About Eric
Eric MacIntosh grew up in the small fishing village of Lockeport, Nova Scotia, surrounded by the sea. Eric has worked, lived in and explored this coastal community for almost all of his 64 years.
Eric at the easel in his new studio.
By the 1960s, Lockeport was already far removed from its heyday as a trader of cod destined for the West Indies. Eric was born into leaner times, but the community supported the enthusiastic young artist by saving cardboard dividers from tea boxes, along with house and boat paint, to use as art materials. Under a model ship builder’s mentorship, the six year old youth’s love of creating art was cemented. Artists and teachers in the small community furthered his art education and he became well known for his paintings of locals and the surrounding shoreline.
South East view of Sea and Shoreline in front of Eric's Cabin where his marine inspiration originates.
Clamouring over the rocky cliffs of Nova Scotia’s wild South Shore, Eric comes close to being washed away in his attempt to observe his subject: the sea and those who make a living from it.
Leaving home at seventeen, the artist found work where he could, leading him to the local fish plant and eventually, offshore fishing. At twenty, he made his way to Halifax to attend the Nova Scotia College of Art and Design to study fine art, while every summer he returned to the south shore and fished for his tuition. Art at university was an entirely different experience. Eric walked into the world of Abstract Expressionism and Conceptual Art and embraced it all, especially the work of Les Automatistes, a dissident group of artists from Montreal formed during the early 1940s. Automatism refers to painting without conscious thought, accessing materials from the unconscious mind as part of the creative process. It freed Eric to paint however and whatever caught his mind’s eye and his natural surroundings of sea, rock and cliffs soon coalesced to produce an enormous body of work over the following decades.
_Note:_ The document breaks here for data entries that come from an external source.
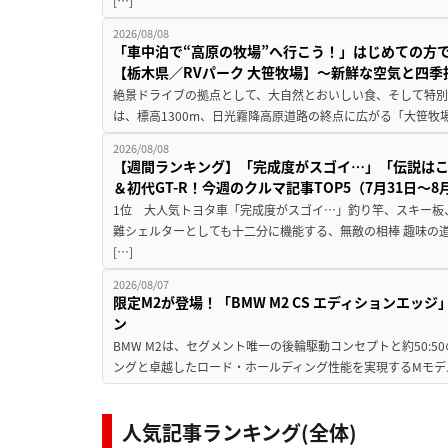
[…]
2026/08/08
「車中泊で“高原の牧場”へ行こう！」はじめての方
【栃木県／RVパーク 大笹牧場】～新鮮な空気と四
絶景ドライブの拠点として、大自然とおいしい食、そして特別な
は、標高1300m、日光霧降高原道路の終点に広がる「大笹牧場
2026/08/08
【週間ランキング】「完成度がスゴイ…」「伝説は
＆初代GT-R！今週のクルマ記事TOP5（7月31日〜8
1位 大人気トヨタ車「完成度がスゴイ…」釣り竿、スキー板
難シェルターとしても十二分に機能する、無敵の相棒 趣味の
[…]
2026/08/07
限定M2が登場！「BMW M2 CS エディションエッジ
ン
BMW M2は、セグメント唯一の後輪駆動コンセプトと約50:
ングと卓越したロード・ホールディング性能を実現するMモデル。BMW 
人気記事ランキング(全体)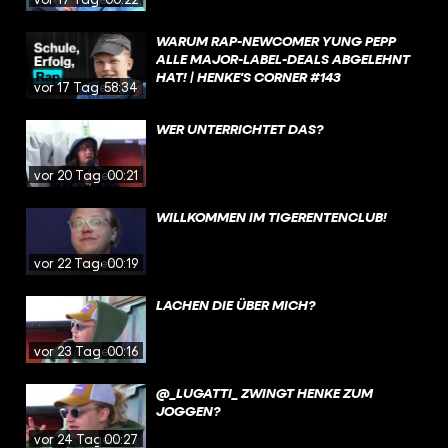
WARUM RAP-NEWCOMER YUNG PEPP
ALLE MAJOR-LABEL-DEALS ABGELEHNT
HAT! | HENKE'S CORNER #143
vor 17 Tagen
58:34
WER UNTERRICHTET DAS?
vor 20 Tagen
00:21
WILLKOMMEN IM TIGERENTENCLUB!
vor 22 Tagen
00:19
LACHEN DIE ÜBER MICH?
vor 23 Tagen
00:16
@_LUGATTI_ ZWINGT HENKE ZUM
JOGGEN?
vor 24 Tagen
00:27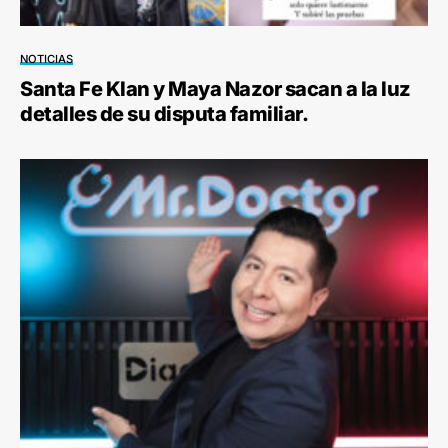
NOTICIAS
Santa Fe Klan y Maya Nazor sacan a la luz
detalles de su disputa familiar.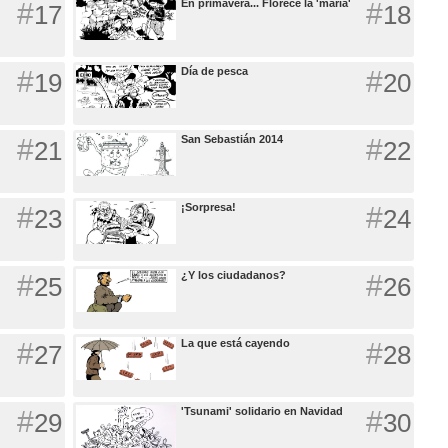
#
En primavera... Florece la 'maría'
#
17
18
#
Día de pesca
#
19
20
#
San Sebastián 2014
#
21
22
#
¡Sorpresa!
#
23
24
#
¿Y los ciudadanos?
#
25
26
#
La que está cayendo
#
27
28
#
'Tsunami' solidario en Navidad
#
29
30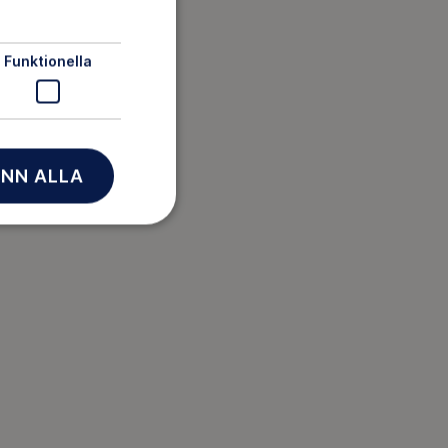
Funktionella
NN ALLA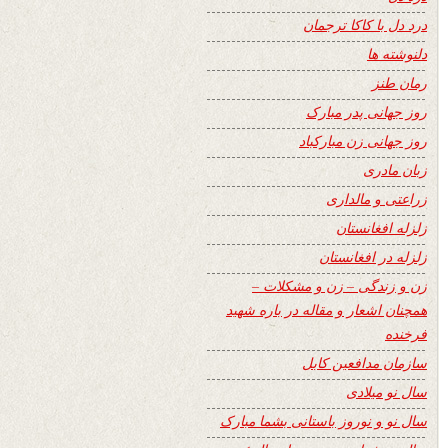
درد دل با کاکا ترجمان
دلنوشته ها
رمان طنز
روز جهانی پدر مبارک
روز جهانی زن مبارکباد
زبان مادری
زراعتی و مالداری
زلزله افغانستان
زلزله در افغانستان
زن و زندگی – زن و مشکلات –
همچنان اشعار و مقاله در باره شهید
فرخنده
سازمان مدافعین کابل
سال نو میلادی
سال نو و نوروز باستانی بشما مبارک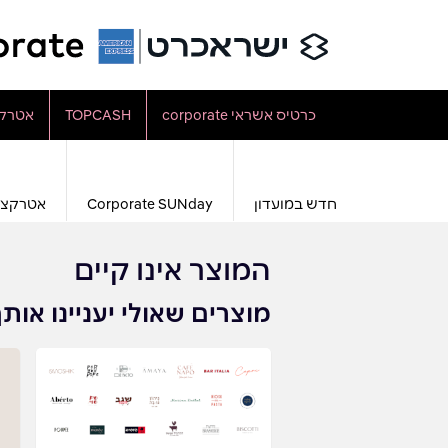
כרטיס אשראי corporate
TOPCASH
אטרקצ
חדש במועדון
Corporate SUNday
אטרקצי
המוצר אינו קיים
מוצרים שאולי יעניינו אות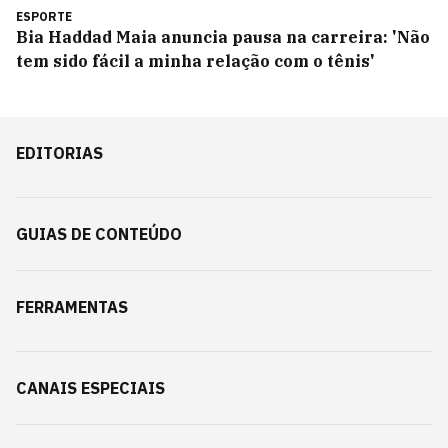
ESPORTE
Bia Haddad Maia anuncia pausa na carreira: 'Não
tem sido fácil a minha relação com o tênis'
EDITORIAS
GUIAS DE CONTEÚDO
FERRAMENTAS
CANAIS ESPECIAIS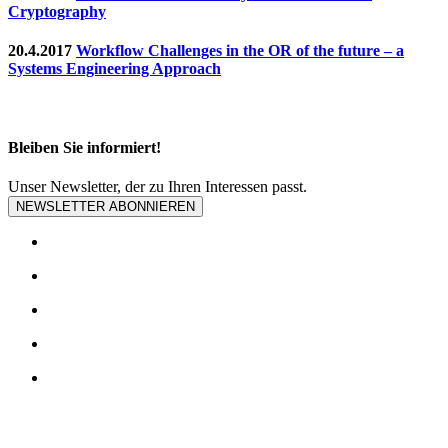
Cryptography
20.4.2017
Workflow Challenges in the OR of the future – a
Systems Engineering Approach
Bleiben Sie informiert!
Unser Newsletter, der zu Ihren Interessen passt.
NEWSLETTER ABONNIEREN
Just a few of Eric's current collection of works.
But then tragedy struck in the form of a poor summer fishing season, leaving Eric unable to pay his tuition and finish his degree. Broke and unemployed, the artist enrolled at the Nova Scotia Nautical
Institute, and followed a career as a Department of Fisheries and Oceans, Conservation & Protection Fisheries Officer for the next 32 years.
Eric receiving the Governor Generals medal for long service.
Despite his full time job, the artist continued to paint furiously, and participate in shows such as the Nova Scotia Far and Wide Exhibition through the Nova Scotia Art Museum. During his Fisheries career, Eric sold some eighty paintings and commissions, now in private collections across Canada.
After retirement, Eric devoted himself full time to painting. He renovated an outbuilding into a studio and moved his easel and paints from a tiny attic to a bold, light filled space.
Eric's new studio.
A far cry from the 10' x 10' attic studio he had been painting in for 29 years.
His schedule freed and his retirement secured, Eric’s mature eye searches out scenes of reflective and absorbing subject matter. Whether the constant ebb and flow of the Atlantic over a rocky shoreline that has worn down boulders as smooth as flesh or the sun’s movement creating deep shadows while the tides expose the vibrant colours of seaweed and Irish moss — when you enter Eric's Gallery, his works will flow over you in a powerful wave. The strength of the rocks and the power of water; shimmering, glistening, and exploding over them, brings Nova Scotia shorelines not only to life, but to something more than life. To see through Eric’s artist’s eye is to see not only art imitating life but expanding it to a realm neither real nor imagined, but some singular place in between – a place only this artist can allow you to go.